Green recalled that, when he was a child, his mother had fallen victim to an adjustable rate mortgage scheme that caused her to inevitably lose the family home.

“Imagine being 14 years old, sitting in the only home you’ve ever known…and seeing groups of people gathered on opposite sides of your lawn so they can auction your home,” he said. “It provoked me to be very interested in personal finance and think differently about what I wanted out of my life.”

After he purchased and renovated multiple properties, word got out at Green’s family church that he knew about real estate. A few people looking for information and tips soon turned into 20 or 30 people. At around the same time, Green was accepted into University of Chicago to pursue his master’s degree, and he became a scholar through the Obama Foundation. 

Both these journeys caused him to dig deep as he thought about what a future project around real estate could be. He began CoLiberate USA with support from the Foundation.

A Chicago native, Green received his master's degree from University of Chicago. Photo courtesy of Green.
A Chicago native, Green received his master’s degree from University of Chicago. Photo courtesy of Green.

Green’s organization focuses on “being a community wealth-building initiative,” he said. It offers classes with information about personal finance, investment opportunities and more.
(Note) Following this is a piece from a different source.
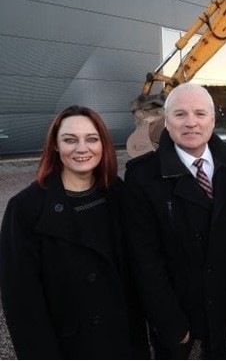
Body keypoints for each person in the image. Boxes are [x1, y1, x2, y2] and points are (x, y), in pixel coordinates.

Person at [0, 105, 150, 359]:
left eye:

With instructors such as financial services professionals and accountants, Green said he wants a space where people can easily access the real estate resources they need. 
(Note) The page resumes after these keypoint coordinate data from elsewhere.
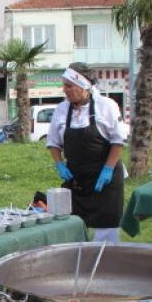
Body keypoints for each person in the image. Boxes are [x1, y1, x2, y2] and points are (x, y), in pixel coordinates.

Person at [46, 62, 126, 243]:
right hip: (77, 180)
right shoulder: (61, 109)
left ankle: (105, 259)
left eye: (69, 86)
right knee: (71, 225)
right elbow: (53, 142)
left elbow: (118, 141)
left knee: (106, 228)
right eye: (64, 86)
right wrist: (59, 164)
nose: (65, 90)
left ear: (83, 86)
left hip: (105, 180)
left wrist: (108, 169)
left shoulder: (107, 106)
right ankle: (77, 259)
Over the years, Green has had to hone in on what matters to him and what he wants the mission of his work to be. One aspect of that is listening to people who both critique the angles of his work and question why he’s working within a system—such as earning higher education degrees—and not dismantling it from the outside. 
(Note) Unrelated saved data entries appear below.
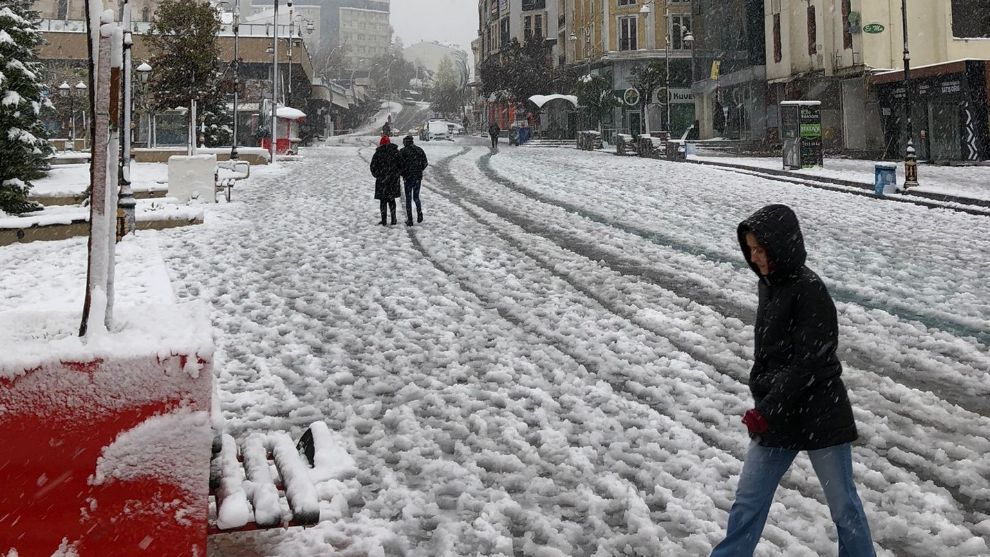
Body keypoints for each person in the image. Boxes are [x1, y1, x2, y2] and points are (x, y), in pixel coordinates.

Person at [711, 204, 875, 557]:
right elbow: (769, 355)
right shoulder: (769, 285)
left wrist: (766, 408)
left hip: (819, 414)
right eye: (750, 249)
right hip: (779, 416)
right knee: (747, 506)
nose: (754, 258)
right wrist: (763, 396)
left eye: (760, 249)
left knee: (845, 510)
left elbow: (809, 364)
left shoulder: (810, 290)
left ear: (779, 245)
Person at [398, 135, 429, 226]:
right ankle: (420, 214)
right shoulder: (419, 150)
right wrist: (419, 170)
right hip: (417, 177)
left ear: (405, 142)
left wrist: (403, 172)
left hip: (407, 178)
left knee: (408, 198)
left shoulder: (402, 152)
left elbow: (399, 165)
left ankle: (410, 219)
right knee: (416, 197)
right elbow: (425, 163)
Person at [370, 135, 400, 226]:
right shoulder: (395, 152)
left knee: (383, 201)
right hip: (393, 180)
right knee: (391, 199)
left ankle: (384, 220)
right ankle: (394, 219)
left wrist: (378, 175)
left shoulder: (378, 154)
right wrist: (396, 174)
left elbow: (373, 167)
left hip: (382, 180)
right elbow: (401, 164)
“Even if [my mission] does not come across, then I have to make sure that I stay true to the impact that I intend to achieve,” he said.

Today, Green feels the impact of his work for those in his community deeply. Years ago, he worked with a young Black and queer man who contracted HIV and felt his life was over. But Green helped connect the man with a team to working through Center on Halsted.

“It took some time for me to sit down with him,” he said. “He was just like, ‘If you help me to navigate this space, I’ll do my best.’ And to see him now, a person living and thriving, and doing so much better, I don’t need him to say thank you. It’s just the fact he’s alive.”

Green’s feelings about his award and induction into the Chicago Black Gay Hall of Fame at 36 years old haven’t sunk in yet. He doesn’t take the honor lightly.

“To see people which are in a system that sometimes just looks at them as being invisible, and to see them thrive, to see opportunity approach their door and they see all the limitless possibilities for them…makes my heart sing, and it’s why I wake up,” he said.